January 7, 2003.--Referred to the Committee on International Relations 
                       and ordered to be printed
                                           The White House,
                                     Washington, November 26, 2002.
Hon. J. Dennis Hastert,
Speaker of the House of Representatives,
Washington, DC.
    Dear Mr. Speaker: As required by section 204(c) of the 
International Emergency Economic Powers Act (50 U.S.C. 1703(c)) 
and section 401(c) of the National Emergencies Act (50 U.S.C. 
1641(c)), I transmit herewith a 6-month report prepared by my 
Administration on the national emergency declared by Executive 
Order 13222 of August 17, 2001, to deal with the threat to the 
national security, foreign policy, and economy of the United 
States caused by the lapse of the Export Administration Act of 
1979.
            Sincerely,
                                                    George W. Bush.
 Periodic Report on the National Emergency Caused by the Lapse of the 
 Export Administration Act of 1979 for February 19, 2002 to August 19, 
                                  2002

    Since the issuance of Executive Order No. 13222, the 
Department of Commerce has continued to administer and enforce 
the system of export controls, including the antiboycott 
provisions, contained in the Export Administration Regulations 
(EAR). In administering these controls, the Department has 
acted under a policy of conforming actions under Executive 
Order 13222 to the provisions of the Export Administration Act 
(EAA), insofar as appropriate. This report to the Congress 
covers activities and expenditures for the 6-month period of 
February 19, 2002 to August 19, 2002.
    The expenses incurred by the Federal Government in the 6-
month period from February 19, 2002 to August 19, 2002, that 
are directly attributable to the exercise of authorities 
conferred by the declaration of a national emergency with 
respect to export controls, were largely centered in the 
Department of Commerce's Bureau of Industry and Security (BIS). 

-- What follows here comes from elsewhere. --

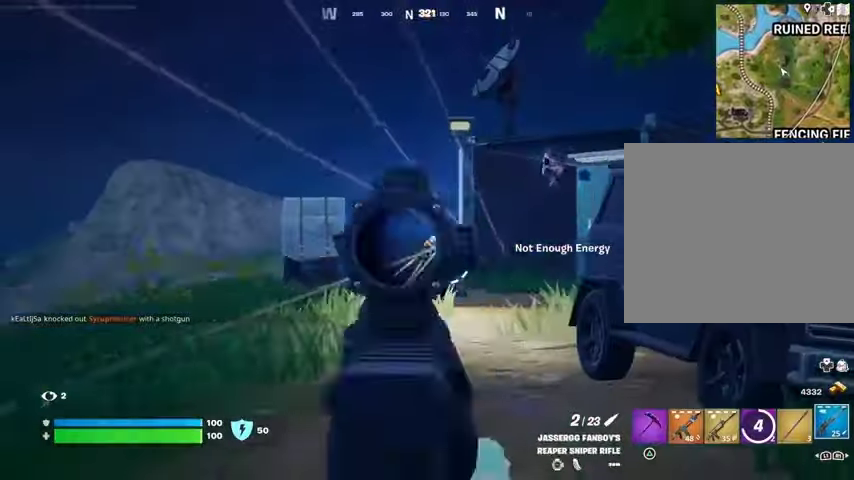
{"dt_ms": 500, "buttons": ["L2"], "left_stick": "left", "right_stick": "down-left"}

Expenditures by the Department of Commerce for the reporting 
period are anticipated to be $32,958,000 most of which 
represents program operating costs, wage and salary costs for 
Federal personnel, and overhead expenses.

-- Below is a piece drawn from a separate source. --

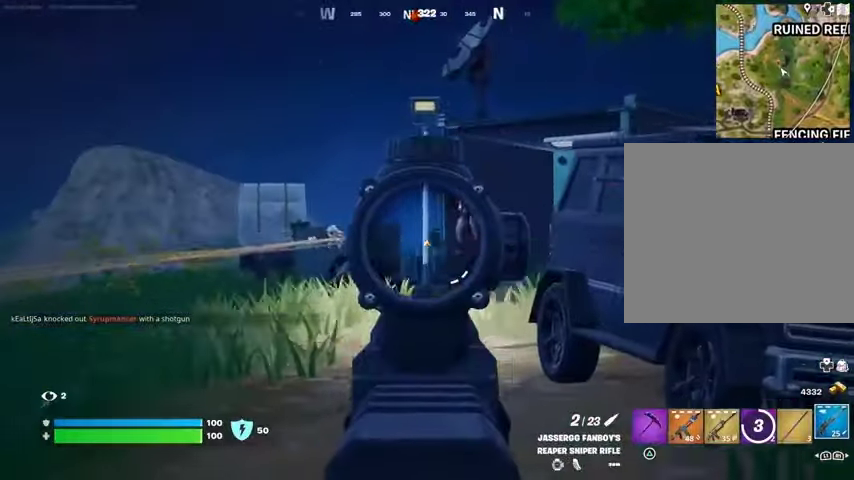
{"dt_ms": 500, "buttons": ["L2", "R2"], "left_stick": "right", "right_stick": "left", "events": [[33, "right_stick", "left"], [67, "L1", "down"], [167, "right_stick", "up-left"], [200, "L1", "up"], [267, "left_stick", "down"], [367, "right_stick", "left"], [467, "left_stick", "right"], [500, "R2", "down"]]}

    There were several significant developments in the area of 
export controls during the reporting period:

                      A. MULTILATERAL DEVELOPMENTS

The Wassenaar Arrangement
    The Wassenaar Arrangement is a multilateral regime 
currently consisting of 33 member countries. Its purpose is to 
contribute to regional and international security and stability 
by promoting transparency and greater responsibility in 
international transfers of conventional arms and dual-use goods 
and technologies.
    In May 2002, the Wassenaar Arrangement General Working 
Group exchanged information regarding regions and projects of 
concern, dual-use goods and technologies, and the scope of 
dual-use notifications. Discussions also centered around 
combating terrorism, and U.S. proposals for expanded reporting 
of conventional arms transfers, strengthening dual-use 
notification procedures by establishing a denial consultation 
procedure, and adopting ``catch-all'' controls within the 
Wassenaar.
    In June 2002, the annual Licensing and Enforcement Officers 
Meeting was held to exchange information on national practices 
of licensing and enforcement procedures. Discussions included 
legal export of small arms/light weapons, arms brokering, 
control of intangible transfers of technology and software, 
national general licensing/licensing exception practices, and 
implementation aspects of International Import Certificates/
End-User Certificates.
    The United States also continues to participate in 
submissions of export data made by regime members. Wassenaar 
members make dual-use data submissions on a semi-annual basis 
in April and October, and a smaller class of specific data 
submissions as needed.
The Missile Technology Control Regime (MTCR)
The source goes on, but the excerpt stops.